Collected data
◆ ◆ ◆ ◆
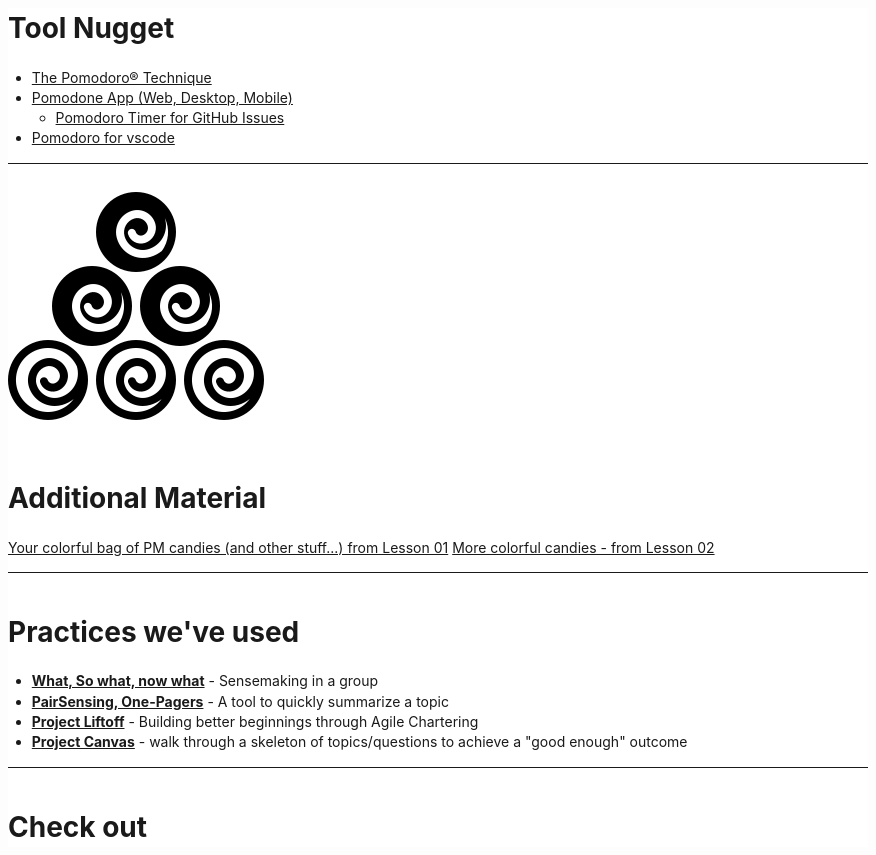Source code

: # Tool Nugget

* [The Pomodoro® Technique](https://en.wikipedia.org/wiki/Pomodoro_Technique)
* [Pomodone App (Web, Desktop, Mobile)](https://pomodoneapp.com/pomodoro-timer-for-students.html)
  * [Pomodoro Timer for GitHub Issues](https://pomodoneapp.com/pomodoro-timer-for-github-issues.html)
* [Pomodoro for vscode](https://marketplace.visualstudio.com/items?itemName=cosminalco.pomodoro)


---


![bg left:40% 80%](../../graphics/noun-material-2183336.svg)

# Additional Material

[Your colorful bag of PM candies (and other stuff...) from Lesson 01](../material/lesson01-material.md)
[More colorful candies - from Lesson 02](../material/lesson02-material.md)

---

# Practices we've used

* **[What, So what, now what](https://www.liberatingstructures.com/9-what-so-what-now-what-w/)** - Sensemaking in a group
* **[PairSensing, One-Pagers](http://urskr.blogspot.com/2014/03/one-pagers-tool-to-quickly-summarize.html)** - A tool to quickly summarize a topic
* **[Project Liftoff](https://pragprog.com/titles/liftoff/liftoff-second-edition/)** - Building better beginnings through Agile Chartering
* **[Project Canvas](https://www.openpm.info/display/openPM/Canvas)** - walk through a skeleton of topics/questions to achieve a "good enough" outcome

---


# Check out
◆ ◆ ◆ ◆
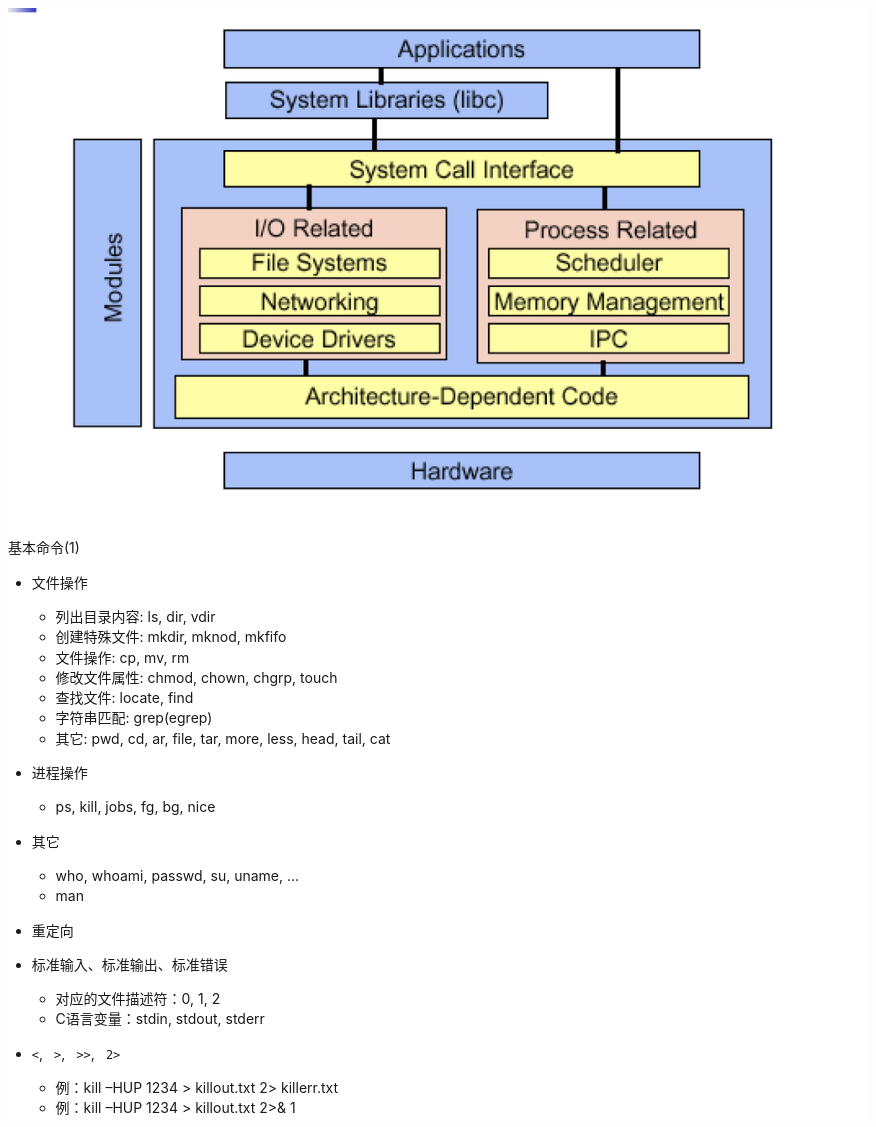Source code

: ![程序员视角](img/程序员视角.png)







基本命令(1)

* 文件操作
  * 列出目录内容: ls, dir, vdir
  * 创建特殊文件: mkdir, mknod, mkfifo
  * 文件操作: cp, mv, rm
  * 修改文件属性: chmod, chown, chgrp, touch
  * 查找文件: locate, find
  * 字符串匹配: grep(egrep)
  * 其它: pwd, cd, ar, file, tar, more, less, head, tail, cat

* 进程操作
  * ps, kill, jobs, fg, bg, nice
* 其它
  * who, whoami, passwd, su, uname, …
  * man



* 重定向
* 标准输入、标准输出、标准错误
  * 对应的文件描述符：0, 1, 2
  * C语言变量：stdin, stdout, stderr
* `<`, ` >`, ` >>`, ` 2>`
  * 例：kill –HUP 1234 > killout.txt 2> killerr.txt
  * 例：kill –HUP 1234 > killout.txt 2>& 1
◆ ◆ ◆ ◆
Return word for word the lines above from the line with "summarize a topic" to the line with "# Check out", including both and leaving out all others.

* **[PairSensing, One-Pagers](http://urskr.blogspot.com/2014/03/one-pagers-tool-to-quickly-summarize.html)** - A tool to quickly summarize a topic
* **[Project Liftoff](https://pragprog.com/titles/liftoff/liftoff-second-edition/)** - Building better beginnings through Agile Chartering
* **[Project Canvas](https://www.openpm.info/display/openPM/Canvas)** - walk through a skeleton of topics/questions to achieve a "good enough" outcome

---


# Check out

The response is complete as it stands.